Task description: Would you transcribe the records below from the line with "thumb ip: (378, 528)" to the line with "index pip: (129, 122)", ends included, exactly and with nothing more, leaving the pictures out?
>>>
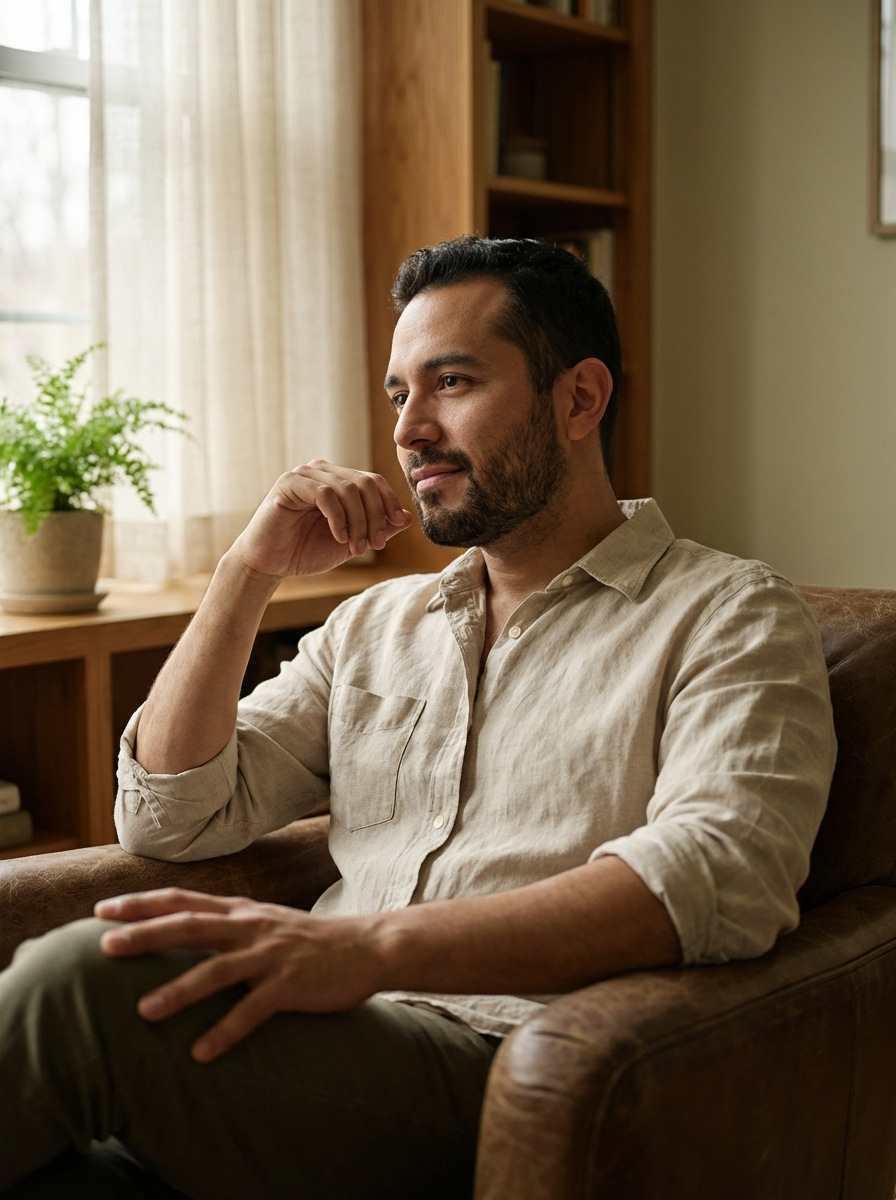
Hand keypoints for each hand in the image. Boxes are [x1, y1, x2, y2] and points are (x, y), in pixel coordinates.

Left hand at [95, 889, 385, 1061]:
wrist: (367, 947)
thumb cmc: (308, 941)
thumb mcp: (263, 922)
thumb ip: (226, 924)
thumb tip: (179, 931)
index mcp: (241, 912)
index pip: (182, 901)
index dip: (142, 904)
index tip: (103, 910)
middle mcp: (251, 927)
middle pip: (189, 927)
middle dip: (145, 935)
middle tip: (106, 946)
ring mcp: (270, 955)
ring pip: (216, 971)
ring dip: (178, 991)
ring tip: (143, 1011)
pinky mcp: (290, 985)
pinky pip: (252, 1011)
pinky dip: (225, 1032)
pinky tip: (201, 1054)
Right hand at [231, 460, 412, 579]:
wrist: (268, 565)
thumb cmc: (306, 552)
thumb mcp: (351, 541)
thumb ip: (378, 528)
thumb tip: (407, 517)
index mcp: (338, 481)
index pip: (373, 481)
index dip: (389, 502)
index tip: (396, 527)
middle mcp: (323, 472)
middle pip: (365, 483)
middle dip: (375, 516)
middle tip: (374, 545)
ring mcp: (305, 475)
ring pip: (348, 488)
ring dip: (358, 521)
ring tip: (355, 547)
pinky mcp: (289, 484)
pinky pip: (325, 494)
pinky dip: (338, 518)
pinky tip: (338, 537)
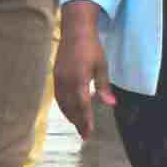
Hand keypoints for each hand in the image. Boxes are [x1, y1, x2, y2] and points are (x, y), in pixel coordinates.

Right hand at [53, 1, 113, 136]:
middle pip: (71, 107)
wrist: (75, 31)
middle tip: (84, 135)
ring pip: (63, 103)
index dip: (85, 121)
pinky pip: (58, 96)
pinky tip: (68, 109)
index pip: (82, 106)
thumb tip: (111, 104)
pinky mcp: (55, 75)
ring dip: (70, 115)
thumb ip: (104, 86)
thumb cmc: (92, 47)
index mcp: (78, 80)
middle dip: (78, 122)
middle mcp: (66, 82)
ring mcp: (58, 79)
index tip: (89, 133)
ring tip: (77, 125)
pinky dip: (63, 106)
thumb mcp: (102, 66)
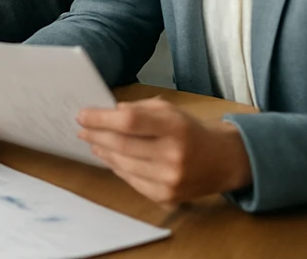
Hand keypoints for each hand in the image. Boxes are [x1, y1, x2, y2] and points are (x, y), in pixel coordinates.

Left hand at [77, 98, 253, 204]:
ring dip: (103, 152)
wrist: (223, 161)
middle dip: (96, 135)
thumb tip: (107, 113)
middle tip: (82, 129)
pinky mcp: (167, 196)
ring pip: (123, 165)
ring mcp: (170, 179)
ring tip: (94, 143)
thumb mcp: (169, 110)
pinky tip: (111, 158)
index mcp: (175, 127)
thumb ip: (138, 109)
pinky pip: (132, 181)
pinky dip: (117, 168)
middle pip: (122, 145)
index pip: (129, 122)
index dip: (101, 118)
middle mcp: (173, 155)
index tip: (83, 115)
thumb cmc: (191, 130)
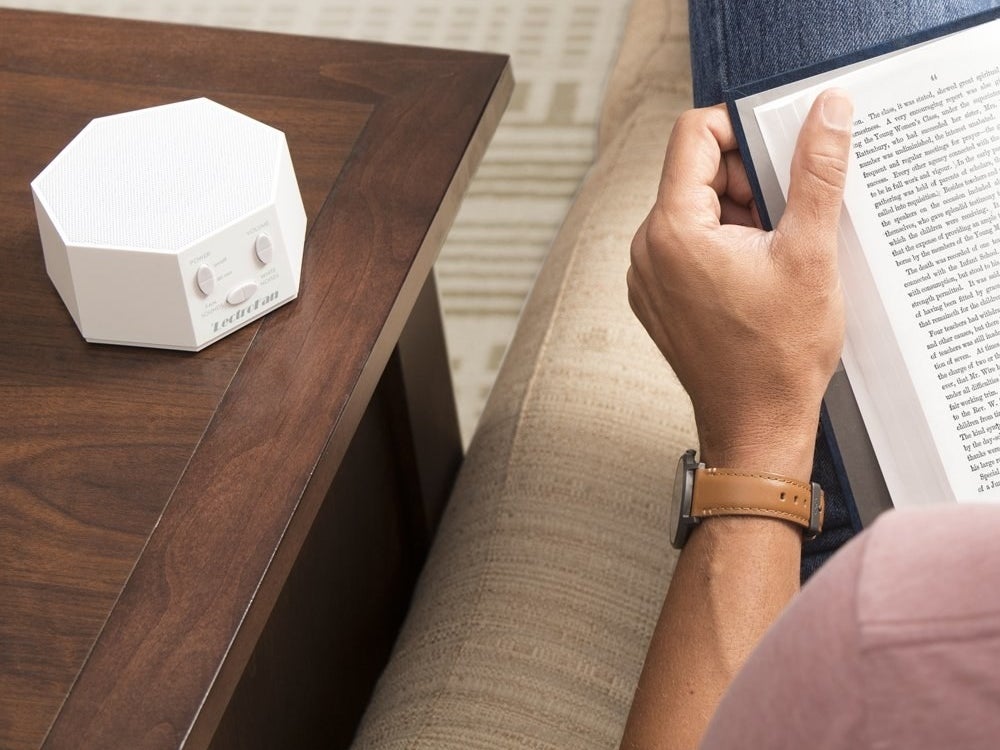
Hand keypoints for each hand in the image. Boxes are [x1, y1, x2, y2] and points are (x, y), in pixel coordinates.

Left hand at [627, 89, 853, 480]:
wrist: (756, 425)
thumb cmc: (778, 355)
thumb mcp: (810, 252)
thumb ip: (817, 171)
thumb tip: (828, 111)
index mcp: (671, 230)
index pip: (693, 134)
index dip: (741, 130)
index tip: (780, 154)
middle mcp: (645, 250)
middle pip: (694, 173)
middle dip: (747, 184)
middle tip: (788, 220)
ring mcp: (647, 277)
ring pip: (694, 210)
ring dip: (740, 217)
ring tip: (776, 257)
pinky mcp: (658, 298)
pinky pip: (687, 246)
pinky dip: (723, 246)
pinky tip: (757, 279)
<<<
Output:
thumb ip: (378, 528)
thumb tip: (407, 517)
index mcp: (338, 481)
index pip: (373, 481)
index dip: (389, 502)
index tip: (396, 527)
middle mcp: (323, 472)
middle pip: (365, 483)
middle dip: (375, 516)
middle tip: (374, 545)
ring mcp: (305, 475)
ring pip: (348, 488)
ring dip: (358, 521)
ring tip: (355, 547)
pinky mcp: (289, 484)
pinky pip: (325, 494)
pinky dip: (338, 518)
pinky tip: (338, 537)
Hand keypoints for each hand in the image. Boxes are [x1, y1, x2, y2] and points are (x, y), in pixel coordinates.

Right hand at [53, 1, 113, 136]:
middle pip: (71, 107)
wrist: (75, 31)
middle tip: (84, 135)
ring pip: (63, 103)
index dip: (85, 121)
pinky pip: (58, 96)
pinky tip: (68, 109)
index pip: (82, 106)
thumb tip: (111, 104)
pinky mcp: (55, 75)
ring dip: (70, 115)
thumb ip: (104, 86)
thumb cmc: (92, 47)
index mcp: (78, 80)
middle dip: (78, 122)
middle mcp: (66, 82)
ring mcp: (58, 79)
index tip: (89, 133)
ring tip: (77, 125)
pinky dip: (63, 106)
thumb mcp: (102, 66)
Hand keypoints for each hand in the image. Boxes are [x1, y1, x2, y2] and points are (x, y), in pixel coordinates.

Left hand at [77, 98, 253, 204]:
ring dip: (103, 152)
wrist: (223, 161)
middle dip: (96, 135)
thumb tip: (107, 113)
middle tip: (82, 129)
pinky mcp: (167, 196)
ring pip: (123, 165)
ring mcp: (170, 179)
ring tip: (94, 143)
thumb mcp: (169, 110)
pinky tip: (111, 158)
index mcp: (175, 127)
thumb ip: (138, 109)
pinky pip: (132, 181)
pinky dip: (117, 168)
middle pip: (122, 145)
index pip: (129, 122)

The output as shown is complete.